CSpell

Analysis - Impact Factors

The approach is to de-couple the relationship between impact factors. And then to optimize each factors for the optimized implementation of CSpell. Impact factors includes (but not limited to):

  • Dictionary (spelling error detection and spelling correction suggestion)
  • How big is the edit distance for candidates
  • Ranking score system (method and weight)

These factors have complicated relationship with each module. The impact factors associated with modules are summarized as follows:

ModuleAlgorithm - Factors
Pre-Correction (not dictionary based):
  • Rule-based algorithm
    • Patterns observed from Lexicon
    • Developed algorithm for all patterns
Dictionary based correction:
Spelling Checker
  • IsValidWord (Check Dictionary)
    • check word
    • check core-term
    • check possessive
    • check slash or (case/test)
    • Check parenthetic plural forms (s), (es), (ies)

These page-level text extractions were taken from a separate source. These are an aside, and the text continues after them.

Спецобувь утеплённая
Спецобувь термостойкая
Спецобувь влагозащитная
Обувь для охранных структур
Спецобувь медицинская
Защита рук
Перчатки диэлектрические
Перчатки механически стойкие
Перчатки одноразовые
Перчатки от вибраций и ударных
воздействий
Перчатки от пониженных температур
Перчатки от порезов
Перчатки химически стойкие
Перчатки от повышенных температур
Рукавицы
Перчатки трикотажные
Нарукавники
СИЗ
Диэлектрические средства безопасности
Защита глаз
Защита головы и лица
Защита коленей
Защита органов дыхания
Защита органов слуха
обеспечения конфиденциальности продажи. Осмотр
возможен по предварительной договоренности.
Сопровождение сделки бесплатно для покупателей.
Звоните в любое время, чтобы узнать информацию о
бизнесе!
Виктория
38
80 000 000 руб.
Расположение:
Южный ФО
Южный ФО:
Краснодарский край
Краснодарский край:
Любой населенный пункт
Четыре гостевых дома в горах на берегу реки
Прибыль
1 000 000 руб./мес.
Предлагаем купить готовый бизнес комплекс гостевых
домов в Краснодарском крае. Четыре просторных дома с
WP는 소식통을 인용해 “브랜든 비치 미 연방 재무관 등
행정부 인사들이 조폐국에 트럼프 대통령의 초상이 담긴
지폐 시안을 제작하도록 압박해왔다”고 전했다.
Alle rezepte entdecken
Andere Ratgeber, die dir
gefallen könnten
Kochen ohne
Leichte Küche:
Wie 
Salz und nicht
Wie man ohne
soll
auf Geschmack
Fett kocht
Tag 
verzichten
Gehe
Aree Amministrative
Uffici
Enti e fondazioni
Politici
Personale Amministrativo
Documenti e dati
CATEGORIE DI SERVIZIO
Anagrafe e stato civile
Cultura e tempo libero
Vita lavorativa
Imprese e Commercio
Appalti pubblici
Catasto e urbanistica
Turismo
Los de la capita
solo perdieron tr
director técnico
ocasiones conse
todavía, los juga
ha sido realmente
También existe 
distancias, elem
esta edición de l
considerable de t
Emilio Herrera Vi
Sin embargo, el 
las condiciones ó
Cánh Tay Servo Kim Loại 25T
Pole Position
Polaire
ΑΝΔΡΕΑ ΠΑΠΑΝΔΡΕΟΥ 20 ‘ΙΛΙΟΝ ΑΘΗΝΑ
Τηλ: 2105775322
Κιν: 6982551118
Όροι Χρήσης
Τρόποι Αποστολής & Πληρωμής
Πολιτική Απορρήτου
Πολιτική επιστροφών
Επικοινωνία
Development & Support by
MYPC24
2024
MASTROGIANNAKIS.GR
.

      Dictionary should include words:

    • IsSpVar
    • IsProperNoun
    • IsAbbAcr
  • IsExecption
    • IsDigit
    • IsPunc
    • IsDigitPunc
    • IsUrl
    • IsEmail
    • IsEmptyString
    • IsMeasurements (Unit)
Candidates: 1-to-1
  • Possibility: Edit Distance (<= 2)
  • IsDicWord (Suggestion Dictionary)
Candidates: Split
  • Possibility: Number of Split

  • IsMultiword: (Multiword Dictionary)
  • IsDicWord: (Suggest Dictionary)
  • IsAbb/Acr + length: (Abb/Acr Dictionary, exclude Aa with small length)
Candidates: MergeTBD: most of merge cases are not typos, involves real-word correction
Ranking: Orthographic
  • EditDistance
  • phonetic (Metaphone 2)
  • Overlap

  • Weights
Ranking: FrequencyTBD
Ranking: ContextTBD

Tokenized words are split into two groups (with/without annotations) in this analysis. The analysis reports are described as in the results section.